PROBLEM: Reproduce the entries verbatim, starting at the first line and ending with the line that contains "At how many categories does at least one series exceed 680497?", including that line.

Chart comprehension data:
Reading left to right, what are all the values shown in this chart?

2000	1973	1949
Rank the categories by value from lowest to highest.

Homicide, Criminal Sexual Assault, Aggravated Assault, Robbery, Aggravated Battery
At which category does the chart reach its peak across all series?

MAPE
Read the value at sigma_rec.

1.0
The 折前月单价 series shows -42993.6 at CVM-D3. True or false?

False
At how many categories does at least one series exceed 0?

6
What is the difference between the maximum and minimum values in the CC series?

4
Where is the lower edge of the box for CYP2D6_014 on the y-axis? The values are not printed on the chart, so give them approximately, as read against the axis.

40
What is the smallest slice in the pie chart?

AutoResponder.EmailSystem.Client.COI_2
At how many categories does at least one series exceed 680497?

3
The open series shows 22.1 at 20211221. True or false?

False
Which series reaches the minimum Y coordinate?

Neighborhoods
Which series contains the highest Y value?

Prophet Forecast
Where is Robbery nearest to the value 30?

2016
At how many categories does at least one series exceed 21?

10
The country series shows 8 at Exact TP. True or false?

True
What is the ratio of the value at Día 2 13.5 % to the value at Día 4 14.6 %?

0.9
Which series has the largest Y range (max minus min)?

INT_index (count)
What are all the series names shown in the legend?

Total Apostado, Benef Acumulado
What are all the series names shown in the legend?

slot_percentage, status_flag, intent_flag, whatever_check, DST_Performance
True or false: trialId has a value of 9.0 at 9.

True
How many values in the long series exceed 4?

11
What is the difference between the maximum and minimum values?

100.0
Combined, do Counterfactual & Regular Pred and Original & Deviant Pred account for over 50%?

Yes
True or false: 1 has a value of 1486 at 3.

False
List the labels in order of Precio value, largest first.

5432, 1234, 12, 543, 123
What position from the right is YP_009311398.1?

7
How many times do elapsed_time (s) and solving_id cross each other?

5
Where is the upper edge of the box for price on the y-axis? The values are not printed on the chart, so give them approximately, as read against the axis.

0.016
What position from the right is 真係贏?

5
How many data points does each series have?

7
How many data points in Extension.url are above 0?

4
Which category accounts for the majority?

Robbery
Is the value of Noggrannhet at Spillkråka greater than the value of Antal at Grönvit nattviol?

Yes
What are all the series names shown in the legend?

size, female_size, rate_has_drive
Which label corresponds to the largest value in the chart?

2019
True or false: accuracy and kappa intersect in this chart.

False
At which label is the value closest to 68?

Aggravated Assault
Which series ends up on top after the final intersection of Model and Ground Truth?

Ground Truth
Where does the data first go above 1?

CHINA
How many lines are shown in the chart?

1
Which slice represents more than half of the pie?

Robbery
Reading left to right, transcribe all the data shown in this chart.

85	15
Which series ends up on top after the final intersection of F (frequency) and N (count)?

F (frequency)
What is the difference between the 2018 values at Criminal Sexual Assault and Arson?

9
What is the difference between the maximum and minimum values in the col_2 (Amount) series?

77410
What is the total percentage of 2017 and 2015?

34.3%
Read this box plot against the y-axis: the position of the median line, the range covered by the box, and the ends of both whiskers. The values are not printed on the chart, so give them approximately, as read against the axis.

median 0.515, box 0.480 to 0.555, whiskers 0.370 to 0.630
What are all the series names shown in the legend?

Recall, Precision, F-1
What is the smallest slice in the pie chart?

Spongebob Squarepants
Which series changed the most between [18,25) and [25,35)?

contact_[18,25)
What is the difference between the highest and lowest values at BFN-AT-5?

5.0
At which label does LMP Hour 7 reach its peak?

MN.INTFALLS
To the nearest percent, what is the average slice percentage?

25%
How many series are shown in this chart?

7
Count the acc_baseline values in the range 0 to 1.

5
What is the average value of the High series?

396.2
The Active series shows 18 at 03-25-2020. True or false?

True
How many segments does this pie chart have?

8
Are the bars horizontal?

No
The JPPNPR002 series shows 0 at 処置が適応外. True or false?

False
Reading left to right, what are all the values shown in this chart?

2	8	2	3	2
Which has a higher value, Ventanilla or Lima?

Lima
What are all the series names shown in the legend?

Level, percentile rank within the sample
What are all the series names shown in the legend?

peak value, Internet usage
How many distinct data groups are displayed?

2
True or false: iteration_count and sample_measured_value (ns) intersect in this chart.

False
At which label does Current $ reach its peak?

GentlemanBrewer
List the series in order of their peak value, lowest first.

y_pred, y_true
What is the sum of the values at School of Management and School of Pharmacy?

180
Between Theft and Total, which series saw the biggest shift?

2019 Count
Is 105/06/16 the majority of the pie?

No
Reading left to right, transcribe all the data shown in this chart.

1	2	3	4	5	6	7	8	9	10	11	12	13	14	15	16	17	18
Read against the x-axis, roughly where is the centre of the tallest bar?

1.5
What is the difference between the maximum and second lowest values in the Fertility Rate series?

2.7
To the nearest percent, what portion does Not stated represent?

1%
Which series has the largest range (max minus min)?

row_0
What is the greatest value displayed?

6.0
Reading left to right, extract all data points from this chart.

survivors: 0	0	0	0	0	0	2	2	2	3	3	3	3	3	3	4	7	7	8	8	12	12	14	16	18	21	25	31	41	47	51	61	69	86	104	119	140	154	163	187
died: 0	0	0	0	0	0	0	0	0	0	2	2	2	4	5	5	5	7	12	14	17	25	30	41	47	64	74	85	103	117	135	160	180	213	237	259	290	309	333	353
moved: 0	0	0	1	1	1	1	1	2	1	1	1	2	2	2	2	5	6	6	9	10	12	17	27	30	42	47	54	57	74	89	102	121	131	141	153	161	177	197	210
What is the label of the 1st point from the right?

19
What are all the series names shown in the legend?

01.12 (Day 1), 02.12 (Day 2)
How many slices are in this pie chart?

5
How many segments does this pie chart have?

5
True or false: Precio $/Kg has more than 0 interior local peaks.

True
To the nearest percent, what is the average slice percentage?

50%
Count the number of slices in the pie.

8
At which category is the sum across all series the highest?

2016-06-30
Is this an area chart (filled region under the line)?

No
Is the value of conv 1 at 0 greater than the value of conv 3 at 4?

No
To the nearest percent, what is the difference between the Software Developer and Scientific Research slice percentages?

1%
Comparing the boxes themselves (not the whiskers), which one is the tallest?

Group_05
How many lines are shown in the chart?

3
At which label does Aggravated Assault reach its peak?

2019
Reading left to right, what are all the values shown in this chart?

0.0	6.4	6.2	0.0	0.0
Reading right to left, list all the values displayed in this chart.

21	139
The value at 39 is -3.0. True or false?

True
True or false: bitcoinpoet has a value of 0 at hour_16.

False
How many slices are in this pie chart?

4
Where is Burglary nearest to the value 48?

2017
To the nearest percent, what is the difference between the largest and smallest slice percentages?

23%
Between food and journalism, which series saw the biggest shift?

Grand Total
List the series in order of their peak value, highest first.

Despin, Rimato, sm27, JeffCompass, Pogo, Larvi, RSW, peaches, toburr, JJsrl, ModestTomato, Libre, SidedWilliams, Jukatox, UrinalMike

TASK OUTPUT:
Reading left to right, what are all the values shown in this chart?

2000	1973	1949
Rank the categories by value from lowest to highest.

Homicide, Criminal Sexual Assault, Aggravated Assault, Robbery, Aggravated Battery
At which category does the chart reach its peak across all series?

MAPE
Read the value at sigma_rec.

1.0
The 折前月单价 series shows -42993.6 at CVM-D3. True or false?

False
At how many categories does at least one series exceed 0?

6
What is the difference between the maximum and minimum values in the CC series?

4
Where is the lower edge of the box for CYP2D6_014 on the y-axis? The values are not printed on the chart, so give them approximately, as read against the axis.

40
What is the smallest slice in the pie chart?

AutoResponder.EmailSystem.Client.COI_2
At how many categories does at least one series exceed 680497?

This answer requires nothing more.